_Work to be completed:_
Write out the passage on 3 Reconnaissance Commando below word for word, from "- Active: May" up to and including "special forces unit.".

_Page text:_

#####

- Active: May 1976–1980
- Disbanded: 1980
- Country: South Africa
- Allegiance: Republic of South Africa
- Branch: South African Army
- Type: Special forces
- Role: Reconnaissance
- Part of: South African Defence Force

= 3 Reconnaissance Commando (South Africa) =

The 3 Reconnaissance Commando was a South African special forces unit.

== History ==
It was established on 1 May 1976 as an administrative umbrella for various small team operations such as Delta 40 and Barnacle which were the fore-runners of the Civil Co-operation Bureau (CCB). It operated as the covert arm of Special Forces.

In April 1980, a new unit called 7 Reconnaissance Commando was formed. This unit was created to accommodate the Rhodesian soldiers who did not wish to remain in Rhodesia after majority rule. These were primarily Selous Scouts with a smattering of soldiers from other units. 120 of these soldiers and their families were housed on a new base created on the farm Schiettocht, outside Phalaborwa. They formed the nucleus of the new unit.

#####

_Data block:_

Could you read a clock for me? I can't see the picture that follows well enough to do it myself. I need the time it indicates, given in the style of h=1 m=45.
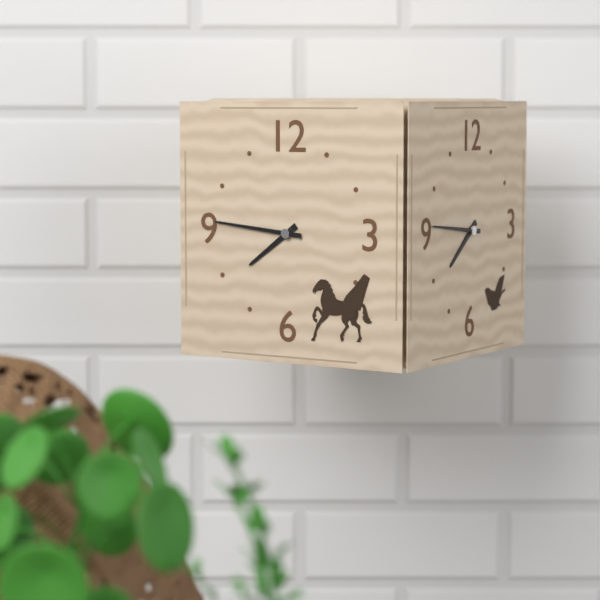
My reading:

#####

_Complete output:_
- Active: May 1976–1980
- Disbanded: 1980
- Country: South Africa
- Allegiance: Republic of South Africa
- Branch: South African Army
- Type: Special forces
- Role: Reconnaissance
- Part of: South African Defence Force

= 3 Reconnaissance Commando (South Africa) =

The 3 Reconnaissance Commando was a South African special forces unit.